Energy service firm Texo Group has “parted company” with its managing director and replaced him with its owner’s son.
Texo – which is headquartered in Westhill, Aberdeenshire, and has a base at the Port of Dundee – has also “refined” the business by trimming the number of group divisions to six from almost 10.
Company bosses believe the streamlined group can capture a bigger market share and turn a profit in its second full-year of trading.
The push will be spearheaded by new group managing director Chris Smith, whose father is executive chairman and backer Hayden Smith.
Mr Smith Jnr said predecessor Robert Dalziel had “taken the business as far as he could”.
Mr Dalziel declined to comment.
In September, Mr Dalziel said Texo had enjoyed “stratospheric” growth and lauded Mr Smith Snr, 80, for supporting the business.
New boss Mr Smith Jnr, 45, worked in the scaffolding trade for about 30 years with Trad Scaffolding.

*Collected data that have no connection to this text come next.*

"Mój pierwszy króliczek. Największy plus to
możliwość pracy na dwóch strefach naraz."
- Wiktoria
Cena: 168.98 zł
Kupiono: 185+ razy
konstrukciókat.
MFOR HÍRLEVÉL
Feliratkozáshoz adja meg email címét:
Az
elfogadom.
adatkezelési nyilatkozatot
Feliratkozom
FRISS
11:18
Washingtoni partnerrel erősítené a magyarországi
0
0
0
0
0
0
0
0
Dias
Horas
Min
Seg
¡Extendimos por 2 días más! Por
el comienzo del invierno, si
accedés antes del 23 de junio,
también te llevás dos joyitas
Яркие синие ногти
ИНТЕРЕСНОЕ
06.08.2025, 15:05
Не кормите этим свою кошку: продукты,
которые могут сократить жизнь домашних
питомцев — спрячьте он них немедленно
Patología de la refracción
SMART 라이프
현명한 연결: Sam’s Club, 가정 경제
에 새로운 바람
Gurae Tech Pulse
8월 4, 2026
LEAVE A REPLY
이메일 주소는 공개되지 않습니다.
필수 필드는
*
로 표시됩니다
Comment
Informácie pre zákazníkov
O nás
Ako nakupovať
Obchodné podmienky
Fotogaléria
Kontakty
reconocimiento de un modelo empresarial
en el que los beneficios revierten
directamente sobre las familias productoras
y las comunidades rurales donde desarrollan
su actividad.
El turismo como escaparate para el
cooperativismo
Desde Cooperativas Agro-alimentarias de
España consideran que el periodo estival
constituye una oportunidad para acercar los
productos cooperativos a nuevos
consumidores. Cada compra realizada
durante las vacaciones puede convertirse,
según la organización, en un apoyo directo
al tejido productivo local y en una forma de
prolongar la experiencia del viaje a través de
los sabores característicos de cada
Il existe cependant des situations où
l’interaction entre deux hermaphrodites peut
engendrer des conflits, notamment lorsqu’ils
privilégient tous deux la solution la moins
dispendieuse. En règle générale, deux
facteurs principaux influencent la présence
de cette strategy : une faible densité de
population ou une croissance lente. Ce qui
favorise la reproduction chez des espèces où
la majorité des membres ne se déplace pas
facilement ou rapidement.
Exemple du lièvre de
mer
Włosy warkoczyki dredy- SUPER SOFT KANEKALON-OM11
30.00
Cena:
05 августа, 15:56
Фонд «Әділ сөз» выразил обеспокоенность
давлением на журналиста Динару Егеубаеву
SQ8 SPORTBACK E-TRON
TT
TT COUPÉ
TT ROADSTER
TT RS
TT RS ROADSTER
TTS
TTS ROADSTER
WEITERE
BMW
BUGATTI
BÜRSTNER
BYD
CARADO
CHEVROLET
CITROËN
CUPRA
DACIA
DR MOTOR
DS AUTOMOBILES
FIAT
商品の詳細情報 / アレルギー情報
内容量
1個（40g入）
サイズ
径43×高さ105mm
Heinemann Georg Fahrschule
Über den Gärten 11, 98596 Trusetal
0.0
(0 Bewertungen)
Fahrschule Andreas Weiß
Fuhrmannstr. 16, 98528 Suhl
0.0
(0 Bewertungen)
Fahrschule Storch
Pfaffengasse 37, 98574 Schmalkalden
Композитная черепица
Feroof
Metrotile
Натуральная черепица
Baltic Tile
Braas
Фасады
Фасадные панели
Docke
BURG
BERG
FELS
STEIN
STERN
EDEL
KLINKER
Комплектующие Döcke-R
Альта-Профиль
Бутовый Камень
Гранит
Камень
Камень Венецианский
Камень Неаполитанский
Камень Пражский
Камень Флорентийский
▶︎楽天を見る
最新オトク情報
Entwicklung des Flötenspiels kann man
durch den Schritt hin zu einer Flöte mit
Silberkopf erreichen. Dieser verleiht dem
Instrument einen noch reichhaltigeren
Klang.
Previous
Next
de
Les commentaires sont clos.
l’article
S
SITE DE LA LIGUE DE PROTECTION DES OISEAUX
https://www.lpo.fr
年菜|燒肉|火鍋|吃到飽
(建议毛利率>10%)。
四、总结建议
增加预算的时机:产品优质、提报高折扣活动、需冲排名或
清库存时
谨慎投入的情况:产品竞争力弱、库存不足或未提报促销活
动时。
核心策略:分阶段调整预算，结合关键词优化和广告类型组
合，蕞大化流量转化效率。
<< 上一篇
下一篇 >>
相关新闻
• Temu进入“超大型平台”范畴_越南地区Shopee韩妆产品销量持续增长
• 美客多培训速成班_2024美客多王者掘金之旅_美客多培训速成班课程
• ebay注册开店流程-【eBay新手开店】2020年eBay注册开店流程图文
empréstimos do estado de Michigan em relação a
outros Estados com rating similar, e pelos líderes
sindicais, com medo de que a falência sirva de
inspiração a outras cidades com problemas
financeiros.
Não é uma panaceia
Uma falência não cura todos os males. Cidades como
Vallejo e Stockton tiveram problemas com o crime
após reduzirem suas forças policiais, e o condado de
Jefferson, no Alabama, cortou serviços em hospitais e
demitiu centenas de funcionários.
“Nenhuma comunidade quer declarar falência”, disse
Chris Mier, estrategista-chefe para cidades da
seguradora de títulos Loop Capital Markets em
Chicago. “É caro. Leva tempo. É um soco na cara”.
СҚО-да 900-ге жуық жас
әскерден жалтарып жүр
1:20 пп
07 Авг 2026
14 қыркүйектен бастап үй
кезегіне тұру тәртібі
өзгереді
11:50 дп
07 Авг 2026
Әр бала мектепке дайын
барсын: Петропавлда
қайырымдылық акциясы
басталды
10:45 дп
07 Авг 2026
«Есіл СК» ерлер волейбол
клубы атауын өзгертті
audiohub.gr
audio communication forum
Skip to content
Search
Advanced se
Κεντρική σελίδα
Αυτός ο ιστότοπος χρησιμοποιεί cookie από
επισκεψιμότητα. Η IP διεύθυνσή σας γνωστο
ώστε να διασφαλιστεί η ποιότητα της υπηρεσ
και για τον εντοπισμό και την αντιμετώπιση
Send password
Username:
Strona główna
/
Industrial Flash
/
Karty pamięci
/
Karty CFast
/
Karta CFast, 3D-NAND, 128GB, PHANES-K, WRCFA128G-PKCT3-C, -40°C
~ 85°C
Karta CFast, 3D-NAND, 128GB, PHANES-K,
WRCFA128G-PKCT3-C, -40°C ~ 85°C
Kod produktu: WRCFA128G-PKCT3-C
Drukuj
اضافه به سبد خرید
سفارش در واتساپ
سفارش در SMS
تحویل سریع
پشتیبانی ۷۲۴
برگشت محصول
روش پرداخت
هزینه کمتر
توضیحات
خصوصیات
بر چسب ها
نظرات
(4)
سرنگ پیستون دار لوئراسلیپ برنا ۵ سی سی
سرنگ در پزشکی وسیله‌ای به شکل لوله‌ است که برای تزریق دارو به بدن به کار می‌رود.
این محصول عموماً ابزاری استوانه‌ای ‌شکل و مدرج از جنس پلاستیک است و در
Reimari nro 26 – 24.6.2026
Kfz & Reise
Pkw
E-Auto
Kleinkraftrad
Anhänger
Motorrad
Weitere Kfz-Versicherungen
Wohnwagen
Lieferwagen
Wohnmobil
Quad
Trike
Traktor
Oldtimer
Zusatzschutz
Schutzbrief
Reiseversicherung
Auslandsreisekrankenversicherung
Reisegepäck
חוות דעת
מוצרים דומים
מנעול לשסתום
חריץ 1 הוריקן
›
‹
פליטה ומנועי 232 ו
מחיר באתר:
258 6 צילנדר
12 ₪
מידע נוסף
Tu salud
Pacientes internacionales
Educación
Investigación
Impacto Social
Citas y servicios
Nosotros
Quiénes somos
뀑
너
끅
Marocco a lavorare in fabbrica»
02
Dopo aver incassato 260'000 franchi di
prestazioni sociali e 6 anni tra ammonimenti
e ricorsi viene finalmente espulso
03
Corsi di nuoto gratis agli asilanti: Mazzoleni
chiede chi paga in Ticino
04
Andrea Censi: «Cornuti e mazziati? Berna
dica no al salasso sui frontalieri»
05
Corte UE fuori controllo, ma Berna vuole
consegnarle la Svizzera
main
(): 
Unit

The sale of that business to French giant Altrad six years ago made his father’s fortune.
Mr Smith Jnr remained with Trad for several years after the transaction. He then joined Texo’s drone survey and inspection business, which he manages from its headquarters in Essex.
Following the reshuffle, much of the day-to-day running of Texo Group will be handled by commercial director John Black.
He said Texo would focus on raising the group’s profile and making sure the market is aware of the “full scale” of its design, construction and maintenance “competencies”.
Mr Smith Jnr said he felt Texo had fallen short in that regard.
Major projects awarded to Texo include the upgrade of a Valaris-owned jack-up rig at the Port of Dundee as part of a contract worth in excess of £1 million.
Orkney-based Orbital Marine Power has picked Texo to manufacture its new O2 tidal turbine, again in Dundee.
Upon launching in July 2018, Texo said it would create up to 1,000 new jobs and generate annual revenues in excess of £100m within five years, and that remains the ambition.
The group has expanded rapidly during its fledgling weeks and months through acquisitions and the opening of new offices and manufacturing bases.
Dave Penny, group finance director, said Texo turned over about £22m in its first full accounting period, to November 25, 2019.
Mr Penny said the group hadn’t made a profit in that time, but stressed that Texo hadn’t anticipated a surplus in year one.
He said bosses had prioritised an “aggressive growth strategy” and made a conscious decision to get infrastructure in place early. He said Texo would now focus on “the bottom line”.